Audible führt Speech-to-Text ein – Publisher sind nicht erfreut
Das neue Feature Audible Captions soll künftig parallel zum Hören eines Hörbuchs den Buchtext anzeigen. Dem Amazon-eigenen Unternehmen zufolge ist die Funktion vor allem für Bildungszwecke gedacht, wie USA Today berichtet. Verleger sehen das kritisch. Sie befürchten, dass Nutzer der Audible-App dann weniger E-Books kaufen.
Hat Audible das Recht an den Texten?
Mehrere Verlage sehen das Anzeigen von Untertiteln bei Hörbüchern kritisch. Ihre Verträge mit Hörbuchverlagen wie Audible decken die Produktion eines Hörbuches ab – aber nicht unbedingt die Veröffentlichung des Textes. Auch wenn es sich nicht um das tatsächliche Manuskript sondern um eine maschinengenerierte Reproduktion des Originaltextes handelt, sehen Verlage ihre Rechte verletzt. Sie befürchten, dass dieser Text die E-Book-Version ersetzen könnte.
Gegenüber The Verge sagte Penguin Random House, der Verlag habe sich wegen starker Copyright-Bedenken bereits an Audible gewandt. Die Captions-Funktion sei nicht durch die Geschäftsbedingungen genehmigt. Simon & Schuster bezeichnete das Tool als „unbefugte und dreiste Verletzung der Rechte von Autoren und Verlegern und eine klare Verletzung unserer Verkaufsbedingungen.“ Die Autorengilde geht noch einen Schritt weiter und unterstellt Audible eine „direkte, vorsätzliche Urheberrechtsverletzung.“
Das neue Feature unterscheidet sich allerdings bedeutend von einem E-Book. Es sind immer nur mehrere Zeilen Text am Stück zu sehen. Umblättern beziehungsweise Scrollen ist nicht möglich, der Text ist stattdessen mit dem Ton verbunden.
Feature ist fürs Lernen gedacht
In einem Video stellt Audible das neue Feature vor. Dort ist zu sehen, wie der Text parallel zum vorgelesenen Hörbuch auf dem Bildschirm auftaucht – ähnlich wie der Songtext in Musikvideos. Dabei können Nutzer der App direkt ein Wort markieren und es sich das dann zum Beispiel übersetzen lassen oder den passenden Wikipedia-Artikel lesen.
Audible Captions ist vor allem zur Unterstützung von Schülern gedacht. Beim Lesen eines guten Textes gleichzeitig eine Hörerfahrung zu haben, sei hilfreich für den Lernprozess, wie Audible-CEO und Gründer Don Katz gegenüber USA Today erklärt. Mit einem Update für die Audible-App soll die Funktion dementsprechend passend zum Schulstart verfügbar sein. Für Klassen in öffentlichen amerikanischen Schulen will Audible demnach bestimmte Buchtexte kostenlos zur Verfügung stellen.

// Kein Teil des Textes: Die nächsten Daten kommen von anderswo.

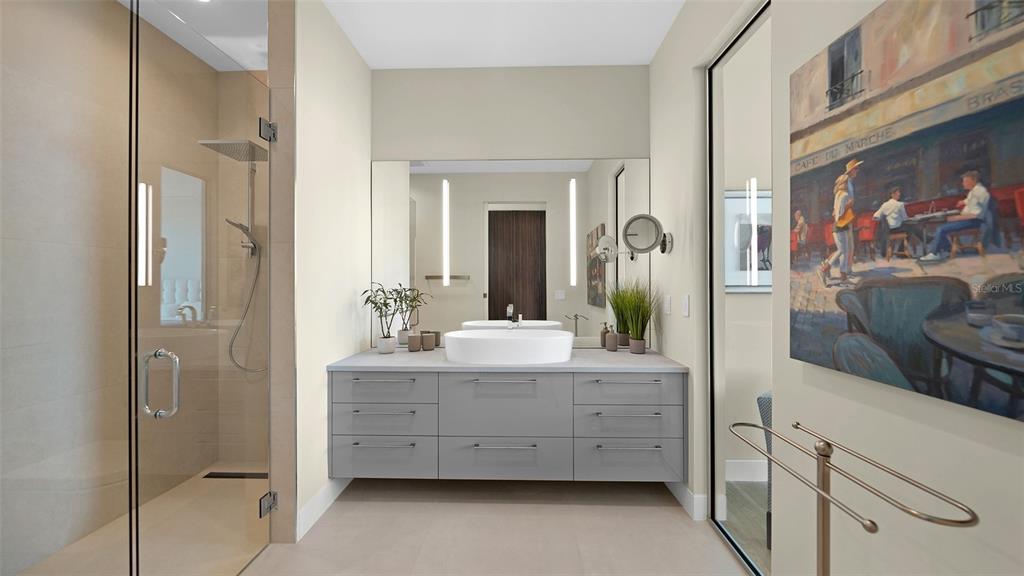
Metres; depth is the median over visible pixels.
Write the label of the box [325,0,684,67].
ceiling
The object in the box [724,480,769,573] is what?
hallway floor
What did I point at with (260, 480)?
shower floor
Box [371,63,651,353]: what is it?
back wall
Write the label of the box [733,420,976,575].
towel stand
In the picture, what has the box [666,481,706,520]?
baseboard
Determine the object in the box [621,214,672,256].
magnifying mirror
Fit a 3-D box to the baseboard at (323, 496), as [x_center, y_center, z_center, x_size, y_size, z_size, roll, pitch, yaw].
[-1.030,1.167,2.100,0.013,0.132,0.774,0,0,1]
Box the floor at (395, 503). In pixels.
[235,477,750,575]
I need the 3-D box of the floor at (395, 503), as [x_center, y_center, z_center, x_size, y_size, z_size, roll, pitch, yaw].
[-0.393,1.279,0.785,2.993,0.099,3.775,0,0,1]
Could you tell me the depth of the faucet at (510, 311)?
2.34 m
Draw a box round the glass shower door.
[131,12,271,575]
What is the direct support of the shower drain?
in the shower floor at (260, 480)
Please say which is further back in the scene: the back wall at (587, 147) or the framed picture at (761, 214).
the back wall at (587, 147)
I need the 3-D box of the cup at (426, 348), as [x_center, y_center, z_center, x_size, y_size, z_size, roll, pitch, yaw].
[-0.586,0.366,2.454,0.090,0.115,0.088,0,0,1]
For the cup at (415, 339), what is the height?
0.122 m
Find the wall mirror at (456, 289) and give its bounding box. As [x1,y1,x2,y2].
[372,156,647,348]
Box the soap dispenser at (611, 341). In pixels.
[604,325,618,351]
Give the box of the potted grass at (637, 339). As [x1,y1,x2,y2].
[609,278,656,352]
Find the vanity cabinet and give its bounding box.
[328,367,685,481]
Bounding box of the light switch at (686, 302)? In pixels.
[681,295,689,316]
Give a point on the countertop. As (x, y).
(417, 361)
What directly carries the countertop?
on the vanity cabinet
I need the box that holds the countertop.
[323,347,690,373]
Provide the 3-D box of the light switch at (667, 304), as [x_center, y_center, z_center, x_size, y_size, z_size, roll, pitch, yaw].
[0.976,0.106,2.240,0.016,0.120,0.081,0,0,1]
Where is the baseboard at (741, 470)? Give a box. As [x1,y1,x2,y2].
[725,459,767,482]
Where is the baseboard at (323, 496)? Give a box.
[295,477,349,540]
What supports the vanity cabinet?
attached to the back wall at (587, 147)
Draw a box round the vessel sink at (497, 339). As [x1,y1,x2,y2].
[442,329,572,364]
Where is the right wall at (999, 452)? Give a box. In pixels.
[774,0,1023,575]
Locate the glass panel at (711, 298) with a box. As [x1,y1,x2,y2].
[706,0,770,575]
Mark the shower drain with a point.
(224, 474)
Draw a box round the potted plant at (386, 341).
[361,283,405,352]
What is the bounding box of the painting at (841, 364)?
[790,1,1023,423]
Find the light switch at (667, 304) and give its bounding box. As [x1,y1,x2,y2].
[662,295,671,314]
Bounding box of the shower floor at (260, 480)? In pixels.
[13,465,270,575]
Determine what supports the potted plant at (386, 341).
on the countertop
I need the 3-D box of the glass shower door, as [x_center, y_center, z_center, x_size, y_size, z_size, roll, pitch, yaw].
[-1.152,0.097,1.440,0.117,2.164,0.646,0,0,1]
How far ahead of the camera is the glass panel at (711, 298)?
1.74 m
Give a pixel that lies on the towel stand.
(830, 452)
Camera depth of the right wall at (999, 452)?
1.09 m
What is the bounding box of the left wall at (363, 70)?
[283,0,372,546]
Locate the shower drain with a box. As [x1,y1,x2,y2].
[204,471,266,479]
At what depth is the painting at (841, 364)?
0.78 m
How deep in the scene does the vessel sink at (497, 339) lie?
2.00 m
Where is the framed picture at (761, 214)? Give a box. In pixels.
[724,189,772,291]
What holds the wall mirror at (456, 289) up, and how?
attached to the back wall at (587, 147)
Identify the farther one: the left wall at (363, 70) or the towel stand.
the left wall at (363, 70)
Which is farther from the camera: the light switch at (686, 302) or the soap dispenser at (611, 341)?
the soap dispenser at (611, 341)
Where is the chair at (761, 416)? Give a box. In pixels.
[756,390,773,546]
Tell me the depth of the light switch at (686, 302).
1.97 m
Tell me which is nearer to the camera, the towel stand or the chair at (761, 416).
the towel stand
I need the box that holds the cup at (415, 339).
[407,332,421,351]
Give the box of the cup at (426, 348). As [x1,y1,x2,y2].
[421,332,435,350]
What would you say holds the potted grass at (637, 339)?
on the countertop
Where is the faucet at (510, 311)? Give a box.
[505,304,520,328]
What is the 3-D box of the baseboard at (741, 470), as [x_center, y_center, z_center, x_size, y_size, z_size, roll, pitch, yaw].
[2.080,1.169,2.244,2.234,0.130,0.015,0,0,1]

Das Feature ist beispielsweise für Sprachschüler eine tolle Sache, denn es erleichtert das Hörverständnis bei fremdsprachigen Büchern und trainiert auch grammatikalisches Wissen. Die Befürchtung, dadurch könnte der Absatz von Büchern oder E-Books kannibalisiert werden, dürfte eher Blödsinn sein und entspringt einem verständlichen Beißreflex der Publisher. Sie werden vor vollendete Tatsachen gestellt, das schürt Ressentiments. Auch wenn sich Amazon hier tatsächlich auf rechtliches Glatteis begibt, müsste den Publishern klar sein, dass die Ängste unnötig sind. Sonst müssten Untertitel bei Buchverfilmungen ja auch für Absatzeinbrüche sorgen.